Vorliegender Text =>
>>
Helene-Lange-Gymnasium Rendsburg

3. Platz YES! 2023

Tierwohl belohnen, Qualität fördern: Gemeinsam für eine tiergerechte Zukunft

Momentan stammen über 90% des in Deutschland verzehrten Fleisches aus Massen- & Intensivhaltung. Die Bedingungen in diesen Ställen sind schrecklich: Hühner zum Beispiel verbringen oft ihr gesamtes Leben auf einer Fläche von zwei DIN-A4 Seiten (1.100 cm2 pro Tier) und werden oft so stark gemästet, dass ihre Knochen brechen. Aufgrund des Platzmangels attackieren sich sowohl Kühe als auch Schweine oftmals gegenseitig und ihre offenen Wunden entzünden sich, da sie in ihren eigenen Ausscheidungen stehen. Der resultierende extreme Antibiotikakonsum schadet auch den Konsumenten dieser Produkte.

Unser Ziel ist es, das Verbraucherverhalten zu verbessern und umzulenken: Weg von der Intensiv- & Massentierhaltung, hin zu einer bewussten, artgerechten Tierhaltung. Es gibt bereits das „Haltungsformen-Siegel“ welches die Tierhaltung anhand zahlreicher Kriterien in die Kategorien 1-4 einteilt. Dieses Siegel möchten wir für unsere Idee nutzen und ausbauen. Denn die Konsumenten sind bezüglich der Haltungsformen nicht ausreichend aufgeklärt. Ihnen ist zwar bewusst, dass billiges Fleisch aus Kategorie 1 schlechtere Bedingungen für Tiere aufweist als das teurere Fleisch aus Kategorie 4, trotzdem wird nicht deutlich, WIE schlecht die Bedingungen wirklich sind. Daher unsere Idee: Schockbilder auf Tierprodukten!
<<
Aufgaben zur Übung =>
**a.** Beantworten Sie anhand des Textes zur Tierhaltung diese Fragen:
(i) Welcher Anteil des in Deutschland verzehrten Fleisches stammt aus Massen- und Intensivhaltung?
(ii) Wie viel Fläche hat ein Huhn in diesen Ställen pro Tier oft zur Verfügung?
(iii) In welche Kategorien teilt das „Haltungsformen-Siegel“ die Tierhaltung ein?
**b.** Schreiben Sie den Text zur Tierhaltung nach seinem letzten Satz weiter.
Die Daten sind eigenständiges Material und gehören nicht zum Text zur Tierhaltung.

Bereitgestellte Daten =>
>>
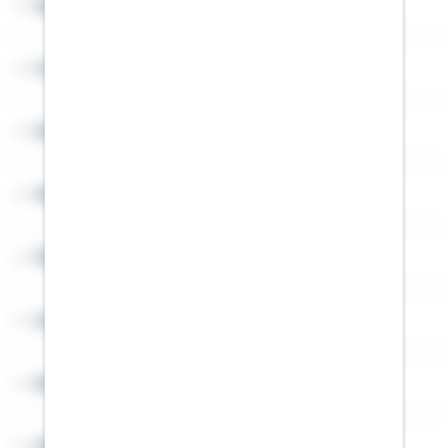
Service
Cookies
Sitemap
Widerruf
Über Schwäbisch Hall
Angebotsseiten
Rechner
Weitere Informationen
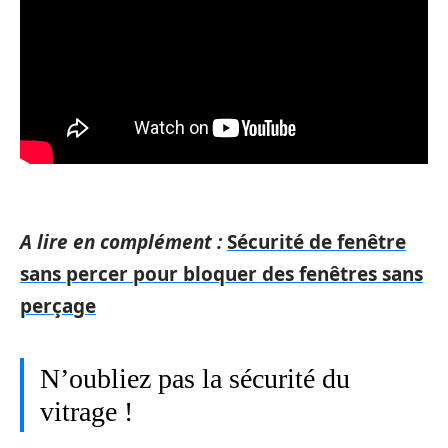
A lire en complément :
Sécurité de fenêtre
sans percer pour bloquer des fenêtres sans
perçage
N’oubliez pas la sécurité du
vitrage !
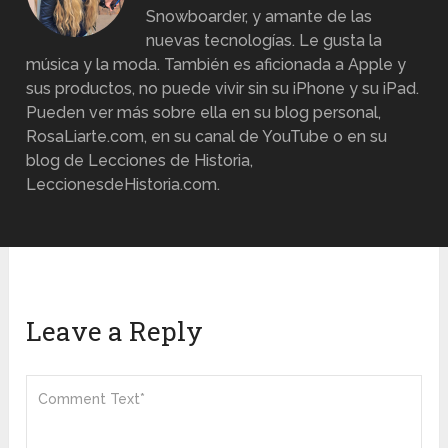
Snowboarder, y amante de las
nuevas tecnologías. Le gusta la
música y la moda. También es aficionada a Apple y
sus productos, no puede vivir sin su iPhone y su iPad.
Pueden ver más sobre ella en su blog personal,
RosaLiarte.com, en su canal de YouTube o en su
blog de Lecciones de Historia,
LeccionesdeHistoria.com.
Leave a Reply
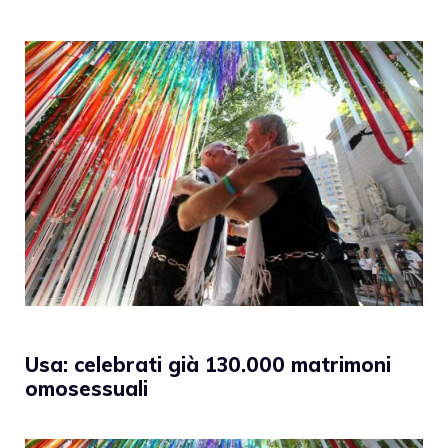
Usa: celebrati già 130.000 matrimoni
omosessuali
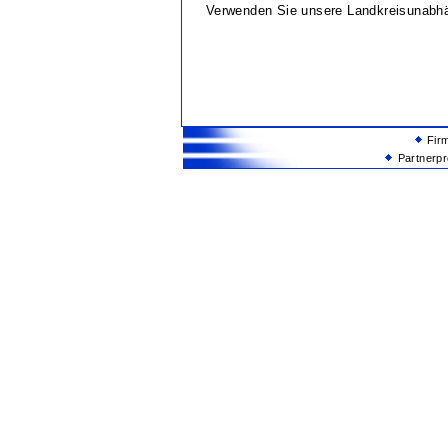
Verwenden Sie unsere Landkreisunabh
Fir
Partnerp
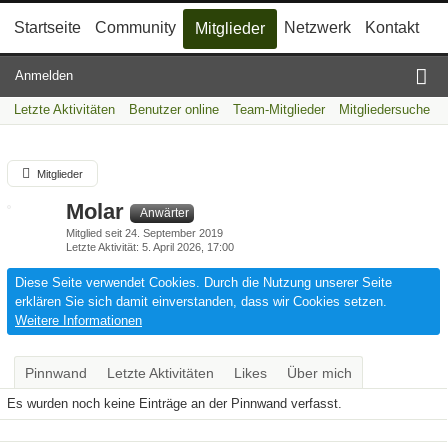
Startseite
Community
Netzwerk
Kontakt
Mitglieder
Anmelden
Letzte Aktivitäten
Benutzer online
Team-Mitglieder
Mitgliedersuche
Mitglieder
Molar
Anwärter
Mitglied seit 24. September 2019
Letzte Aktivität
5. April 2026, 17:00
Diese Seite verwendet Cookies. Durch die Nutzung unserer Seite
erklären Sie sich damit einverstanden, dass wir Cookies setzen.
Weitere Informationen
Pinnwand
Letzte Aktivitäten
Likes
Über mich
Es wurden noch keine Einträge an der Pinnwand verfasst.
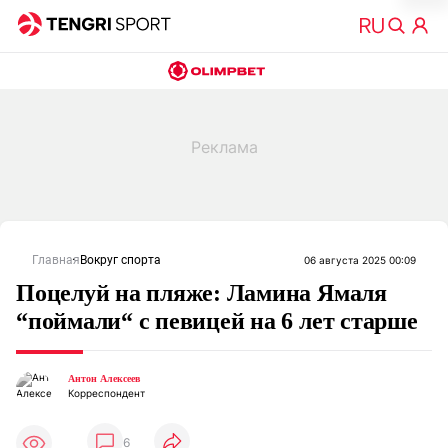
Главная
Вокруг спорта
06 августа 2025 00:09
Поцелуй на пляже: Ламина Ямаля
“поймали“ с певицей на 6 лет старше
Антон Алексеев
Корреспондент
6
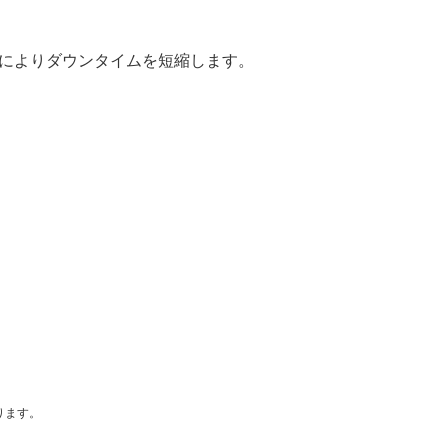
によりダウンタイムを短縮します。
ります。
<<
Ergebnisse der Übung =>
**a.**
(i) Über 90 % des in Deutschland verzehrten Fleisches.
(ii) 1.100 cm² pro Tier, also eine Fläche von zwei DIN-A4-Seiten.
(iii) In die Kategorien 1 bis 4.

**b.**
Orientiert an Zigaretten-Schockbildern (die in fast allen teilnehmenden Ländern Wirkung zeigen) möchten wir auf jedes Fleischprodukt ein Symbolbild drucken was einen typischen Stall der jeweiligen Haltungsform von innen zeigt. Durch diese Verbildlichung der Haltungsformen möchten wir die Nachfrage nach Fleisch aus Haltungsform 1 & 2 auf Haltungsform 3 & 4 verlagern (Emotional Framing). Voraussetzung dafür ist eine gesetzliche Verpflichtung zur Kennzeichnung der Haltungsform, nicht nur bei Schweinefleisch.
Um diese erhöhte Nachfrage nach „gutem“ Fleisch auch decken zu können müssen wir Landwirten weitere Anreize geben, um auf artgerechte Haltung umzusteigen, denn: Aus ökonomischer Sicht ist artgerechte Haltung momentan unattraktiv. Wir möchten eine Tierwohlsteuer einführen, bei welcher die Abgaben stets sinken, desto mehr Platz ein Landwirt seinen Tieren gibt (Abgabe nach Tieren pro m2).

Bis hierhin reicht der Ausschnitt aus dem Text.